*** EXTRAIT DE PAGE ***

Pour dépasser les débats primaires qui nous affligent depuis tant d’années, il faudra probablement taper fort : remettre en cause des certitudes qui fondent les postures figées des acteurs politiques. Lors des travaux parlementaires, la plupart de nos représentants échangent sérieusement, avec le sens de l’intérêt général, pour chercher des solutions efficaces et équilibrées. Par contre, la prise de parole publique est immédiatement caricaturée par le jeu médiatique.
Que serait le débat politique si on renonçait aux 7 principes :
- Les pauvres paieraient le même taux d’impôt que tout le monde, et ce serait très bien comme ça. Aujourd’hui, les bas revenus voient leur salaire amputé de l’ordre de 38% par le mode de calcul de la Prime d’activité et acquittent comme tous les autres salariés une CSG de 9,2%. Que les pauvres paient 36% d’impôt sur leurs revenus, dès le premier euro, serait un progrès. Même ceux qui n’ont aucun revenu paieraient 36% de 0 euro, soit… zéro.

*** DONNÉES À EXAMINER ***

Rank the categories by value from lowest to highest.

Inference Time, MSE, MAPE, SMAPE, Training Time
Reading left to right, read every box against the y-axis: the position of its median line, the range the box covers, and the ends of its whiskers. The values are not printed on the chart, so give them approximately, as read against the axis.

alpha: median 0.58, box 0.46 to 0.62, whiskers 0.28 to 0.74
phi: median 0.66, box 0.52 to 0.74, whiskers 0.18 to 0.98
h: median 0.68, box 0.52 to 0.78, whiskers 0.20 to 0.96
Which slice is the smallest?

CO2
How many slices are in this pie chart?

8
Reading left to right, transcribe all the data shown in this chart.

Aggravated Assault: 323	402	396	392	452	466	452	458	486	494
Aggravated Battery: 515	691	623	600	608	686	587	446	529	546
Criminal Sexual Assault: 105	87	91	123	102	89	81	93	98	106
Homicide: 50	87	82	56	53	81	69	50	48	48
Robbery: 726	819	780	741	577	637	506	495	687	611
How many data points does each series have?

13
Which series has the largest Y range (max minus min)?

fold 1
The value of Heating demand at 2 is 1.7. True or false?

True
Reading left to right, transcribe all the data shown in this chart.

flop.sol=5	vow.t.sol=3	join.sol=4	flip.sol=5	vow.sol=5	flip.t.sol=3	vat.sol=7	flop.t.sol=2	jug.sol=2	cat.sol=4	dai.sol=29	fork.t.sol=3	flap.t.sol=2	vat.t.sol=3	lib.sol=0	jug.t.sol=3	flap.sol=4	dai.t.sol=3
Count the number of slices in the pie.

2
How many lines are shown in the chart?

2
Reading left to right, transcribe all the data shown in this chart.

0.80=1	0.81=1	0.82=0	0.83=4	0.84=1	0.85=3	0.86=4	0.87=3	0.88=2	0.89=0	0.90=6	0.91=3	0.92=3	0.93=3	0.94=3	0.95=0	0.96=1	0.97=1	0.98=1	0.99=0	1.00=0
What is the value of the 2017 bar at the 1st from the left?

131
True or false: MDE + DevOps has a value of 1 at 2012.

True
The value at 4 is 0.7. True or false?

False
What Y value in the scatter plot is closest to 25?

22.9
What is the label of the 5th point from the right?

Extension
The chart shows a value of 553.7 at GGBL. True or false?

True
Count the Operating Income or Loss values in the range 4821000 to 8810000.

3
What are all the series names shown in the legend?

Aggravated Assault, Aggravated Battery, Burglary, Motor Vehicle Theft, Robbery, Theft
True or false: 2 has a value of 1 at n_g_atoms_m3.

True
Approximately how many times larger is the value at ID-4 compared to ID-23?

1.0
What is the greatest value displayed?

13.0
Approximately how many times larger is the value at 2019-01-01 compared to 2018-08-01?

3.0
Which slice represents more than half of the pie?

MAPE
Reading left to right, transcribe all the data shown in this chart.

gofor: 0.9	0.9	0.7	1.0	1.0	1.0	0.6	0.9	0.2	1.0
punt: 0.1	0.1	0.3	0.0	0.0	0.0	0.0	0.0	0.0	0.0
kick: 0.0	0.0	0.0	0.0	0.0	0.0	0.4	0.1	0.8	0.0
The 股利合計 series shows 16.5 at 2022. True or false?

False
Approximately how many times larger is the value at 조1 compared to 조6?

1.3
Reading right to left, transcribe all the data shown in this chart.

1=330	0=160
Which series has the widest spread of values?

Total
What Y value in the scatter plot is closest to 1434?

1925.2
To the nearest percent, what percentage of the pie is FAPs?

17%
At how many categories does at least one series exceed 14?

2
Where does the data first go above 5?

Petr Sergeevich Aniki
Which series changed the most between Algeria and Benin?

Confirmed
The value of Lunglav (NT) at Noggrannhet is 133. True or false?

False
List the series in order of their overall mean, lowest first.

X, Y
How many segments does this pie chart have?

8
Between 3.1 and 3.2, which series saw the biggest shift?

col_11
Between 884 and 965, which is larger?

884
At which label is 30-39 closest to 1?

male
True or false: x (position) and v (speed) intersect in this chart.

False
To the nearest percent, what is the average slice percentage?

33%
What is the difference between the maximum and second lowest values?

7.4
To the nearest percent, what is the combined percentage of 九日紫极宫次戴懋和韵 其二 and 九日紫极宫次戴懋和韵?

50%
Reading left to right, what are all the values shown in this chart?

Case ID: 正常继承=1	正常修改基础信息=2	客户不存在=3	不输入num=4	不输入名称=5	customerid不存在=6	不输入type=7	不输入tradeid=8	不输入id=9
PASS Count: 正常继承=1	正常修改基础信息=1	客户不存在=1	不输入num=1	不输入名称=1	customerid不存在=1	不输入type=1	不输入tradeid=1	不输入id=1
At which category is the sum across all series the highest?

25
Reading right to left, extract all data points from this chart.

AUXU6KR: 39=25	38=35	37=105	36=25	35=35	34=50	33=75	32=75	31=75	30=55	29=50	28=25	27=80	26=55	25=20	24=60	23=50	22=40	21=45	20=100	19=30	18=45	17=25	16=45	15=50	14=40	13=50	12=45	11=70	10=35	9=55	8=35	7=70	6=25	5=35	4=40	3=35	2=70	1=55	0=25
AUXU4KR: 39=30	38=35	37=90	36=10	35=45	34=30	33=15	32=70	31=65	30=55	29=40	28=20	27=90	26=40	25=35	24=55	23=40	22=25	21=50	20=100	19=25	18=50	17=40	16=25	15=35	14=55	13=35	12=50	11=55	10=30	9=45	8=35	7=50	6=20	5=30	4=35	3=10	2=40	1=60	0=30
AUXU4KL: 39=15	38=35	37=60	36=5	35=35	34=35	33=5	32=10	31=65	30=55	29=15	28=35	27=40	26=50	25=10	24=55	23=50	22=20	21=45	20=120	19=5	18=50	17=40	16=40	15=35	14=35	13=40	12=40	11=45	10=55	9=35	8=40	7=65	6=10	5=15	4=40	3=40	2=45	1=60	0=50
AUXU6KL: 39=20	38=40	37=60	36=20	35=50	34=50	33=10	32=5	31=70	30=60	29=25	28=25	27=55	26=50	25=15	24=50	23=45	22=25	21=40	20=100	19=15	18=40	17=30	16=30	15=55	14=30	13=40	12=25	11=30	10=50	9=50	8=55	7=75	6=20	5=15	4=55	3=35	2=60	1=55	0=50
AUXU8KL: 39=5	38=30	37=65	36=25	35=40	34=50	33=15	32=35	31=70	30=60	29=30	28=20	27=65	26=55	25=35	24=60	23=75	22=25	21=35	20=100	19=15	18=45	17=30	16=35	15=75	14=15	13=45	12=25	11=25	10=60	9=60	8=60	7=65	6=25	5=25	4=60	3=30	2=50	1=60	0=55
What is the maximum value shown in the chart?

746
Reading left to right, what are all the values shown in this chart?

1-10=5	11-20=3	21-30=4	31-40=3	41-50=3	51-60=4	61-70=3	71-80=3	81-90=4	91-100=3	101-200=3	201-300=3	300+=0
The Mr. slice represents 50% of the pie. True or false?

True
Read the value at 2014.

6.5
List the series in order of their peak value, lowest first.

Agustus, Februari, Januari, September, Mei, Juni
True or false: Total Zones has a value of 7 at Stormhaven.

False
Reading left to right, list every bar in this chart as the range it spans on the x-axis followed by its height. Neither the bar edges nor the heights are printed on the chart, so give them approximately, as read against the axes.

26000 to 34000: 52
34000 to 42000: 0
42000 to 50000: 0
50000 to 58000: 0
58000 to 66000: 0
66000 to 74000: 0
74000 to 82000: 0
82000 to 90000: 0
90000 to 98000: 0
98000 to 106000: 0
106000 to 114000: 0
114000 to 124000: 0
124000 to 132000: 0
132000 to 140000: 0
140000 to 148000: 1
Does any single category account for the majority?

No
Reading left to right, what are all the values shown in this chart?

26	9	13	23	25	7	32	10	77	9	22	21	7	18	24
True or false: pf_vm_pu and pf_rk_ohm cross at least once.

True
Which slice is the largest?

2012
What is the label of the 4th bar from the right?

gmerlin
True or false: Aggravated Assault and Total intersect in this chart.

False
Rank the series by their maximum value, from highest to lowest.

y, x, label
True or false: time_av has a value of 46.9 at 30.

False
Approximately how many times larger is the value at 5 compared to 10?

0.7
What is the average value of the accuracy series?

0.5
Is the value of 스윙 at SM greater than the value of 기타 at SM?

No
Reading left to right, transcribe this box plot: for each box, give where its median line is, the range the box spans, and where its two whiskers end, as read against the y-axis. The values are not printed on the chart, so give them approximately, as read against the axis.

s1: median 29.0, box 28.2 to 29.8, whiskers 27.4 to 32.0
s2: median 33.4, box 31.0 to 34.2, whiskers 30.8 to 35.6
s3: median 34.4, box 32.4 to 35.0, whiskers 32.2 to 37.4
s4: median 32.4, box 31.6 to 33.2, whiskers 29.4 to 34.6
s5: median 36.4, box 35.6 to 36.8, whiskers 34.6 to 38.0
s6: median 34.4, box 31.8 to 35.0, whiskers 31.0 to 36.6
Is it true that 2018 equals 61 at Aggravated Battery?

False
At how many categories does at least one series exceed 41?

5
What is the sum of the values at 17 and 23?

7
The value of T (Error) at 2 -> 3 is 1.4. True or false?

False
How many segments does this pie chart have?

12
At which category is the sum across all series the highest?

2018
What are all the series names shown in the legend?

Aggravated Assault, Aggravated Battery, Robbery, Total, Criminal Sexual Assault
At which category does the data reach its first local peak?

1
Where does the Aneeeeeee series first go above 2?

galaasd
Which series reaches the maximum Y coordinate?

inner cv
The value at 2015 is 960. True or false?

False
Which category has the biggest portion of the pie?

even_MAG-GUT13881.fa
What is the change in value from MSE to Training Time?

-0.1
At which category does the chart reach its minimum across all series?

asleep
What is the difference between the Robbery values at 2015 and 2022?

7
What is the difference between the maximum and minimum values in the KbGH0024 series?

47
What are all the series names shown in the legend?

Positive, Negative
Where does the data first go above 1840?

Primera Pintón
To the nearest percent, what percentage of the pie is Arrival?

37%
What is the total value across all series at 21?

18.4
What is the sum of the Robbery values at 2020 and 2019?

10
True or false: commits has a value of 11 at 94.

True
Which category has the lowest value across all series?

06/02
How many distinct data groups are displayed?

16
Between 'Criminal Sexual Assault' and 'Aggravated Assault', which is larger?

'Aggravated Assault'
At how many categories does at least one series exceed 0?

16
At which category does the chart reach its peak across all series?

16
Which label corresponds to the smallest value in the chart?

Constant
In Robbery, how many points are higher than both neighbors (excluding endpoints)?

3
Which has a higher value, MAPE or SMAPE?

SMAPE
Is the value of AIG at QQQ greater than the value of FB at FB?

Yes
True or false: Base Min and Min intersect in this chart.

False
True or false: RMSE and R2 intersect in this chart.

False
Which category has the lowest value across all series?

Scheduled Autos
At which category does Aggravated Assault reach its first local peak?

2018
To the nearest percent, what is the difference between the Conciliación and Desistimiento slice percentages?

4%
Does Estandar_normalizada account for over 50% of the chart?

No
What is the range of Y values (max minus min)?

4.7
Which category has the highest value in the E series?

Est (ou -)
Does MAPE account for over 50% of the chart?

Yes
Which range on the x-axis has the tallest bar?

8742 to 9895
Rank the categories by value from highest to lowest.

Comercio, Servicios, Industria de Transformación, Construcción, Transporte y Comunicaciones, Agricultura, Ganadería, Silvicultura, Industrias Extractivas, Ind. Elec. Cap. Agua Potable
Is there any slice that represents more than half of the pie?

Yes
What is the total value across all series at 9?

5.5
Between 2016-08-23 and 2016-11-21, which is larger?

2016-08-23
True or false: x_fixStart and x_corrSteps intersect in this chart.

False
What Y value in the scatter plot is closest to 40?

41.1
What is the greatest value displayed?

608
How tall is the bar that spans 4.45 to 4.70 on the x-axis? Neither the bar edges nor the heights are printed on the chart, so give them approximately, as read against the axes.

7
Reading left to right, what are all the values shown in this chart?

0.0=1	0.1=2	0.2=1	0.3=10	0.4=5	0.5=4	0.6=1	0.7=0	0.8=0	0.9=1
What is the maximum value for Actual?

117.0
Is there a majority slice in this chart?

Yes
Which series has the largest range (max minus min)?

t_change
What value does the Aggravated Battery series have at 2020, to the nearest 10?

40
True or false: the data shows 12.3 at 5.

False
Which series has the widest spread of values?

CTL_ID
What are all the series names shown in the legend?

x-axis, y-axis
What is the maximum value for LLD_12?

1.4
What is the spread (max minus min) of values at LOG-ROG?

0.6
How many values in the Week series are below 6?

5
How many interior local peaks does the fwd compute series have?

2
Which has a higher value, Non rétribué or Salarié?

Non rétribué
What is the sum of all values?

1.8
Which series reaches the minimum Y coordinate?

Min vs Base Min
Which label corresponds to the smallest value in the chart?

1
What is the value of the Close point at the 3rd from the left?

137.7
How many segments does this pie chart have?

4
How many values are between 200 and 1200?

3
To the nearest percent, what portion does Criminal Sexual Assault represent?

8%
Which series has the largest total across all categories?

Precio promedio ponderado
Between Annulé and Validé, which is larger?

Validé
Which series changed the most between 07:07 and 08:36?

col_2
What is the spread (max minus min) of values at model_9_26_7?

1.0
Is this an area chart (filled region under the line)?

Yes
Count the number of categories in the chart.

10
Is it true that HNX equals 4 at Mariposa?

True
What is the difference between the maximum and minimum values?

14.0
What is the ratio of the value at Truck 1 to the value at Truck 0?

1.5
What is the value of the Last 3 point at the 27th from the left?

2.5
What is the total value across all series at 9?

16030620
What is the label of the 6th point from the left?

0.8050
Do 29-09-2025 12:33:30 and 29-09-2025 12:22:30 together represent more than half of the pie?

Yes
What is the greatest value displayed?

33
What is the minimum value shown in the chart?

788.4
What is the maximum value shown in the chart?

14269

***

▸ CONSIGNE
Reprenez l'extrait sur le débat politique et l'impôt à la suite de sa dernière phrase.

▸ VOTRE RÉPONSE
- Le « seuil de pauvreté » est un outil mathématique de mesure statistique des inégalités. Malgré son nom très mal choisi, il n’a pas du tout été conçu pour mesurer le niveau de revenu nécessaire pour vivre. Arrêter d’utiliser ce chiffre à tort et à travers serait un vrai progrès pour la clarté du débat.
- L’ISF n’a jamais rapporté que 5 milliards d’euros les bonnes années. Les taux supérieurs d’impôt sur le revenu, à 41% et 45% augmentent la recette fiscale également de l’ordre de 5 milliards. Les études économiques sérieuses montrent que les impôts dirigés spécifiquement vers les riches génèrent toujours des recettes faibles, mais des effets négatifs certains : optimisations, fraudes, exil fiscal. Même si le bénéfice politique est assuré, instaurer un impôt « spécial riches » n’est jamais la bonne méthode pour équilibrer le budget de l’Etat.
- Aujourd’hui une personne aux revenus confortables bénéficie comme les autres de nombreuses prestations universelles : maladie, éducation gratuite, prestations pour ses enfants, services locaux, soutien en cas de handicap, etc. Actons une fois pour toutes que ces prestations sont universelles, inconditionnelles et indépendantes des revenus.
- Le financement des systèmes de retraite et de santé est très largement public en France, ce qui pèse fortement sur le taux de prélèvement total. Les pays où ces prestations sont majoritairement privées affichent logiquement un taux de prélèvement inférieur à la France. Il serait préférable de comptabiliser cotisations retraites et financement santé à part, pour des comparaisons internationales plus rigoureuses, qui montreront la performance réelle de l’administration française.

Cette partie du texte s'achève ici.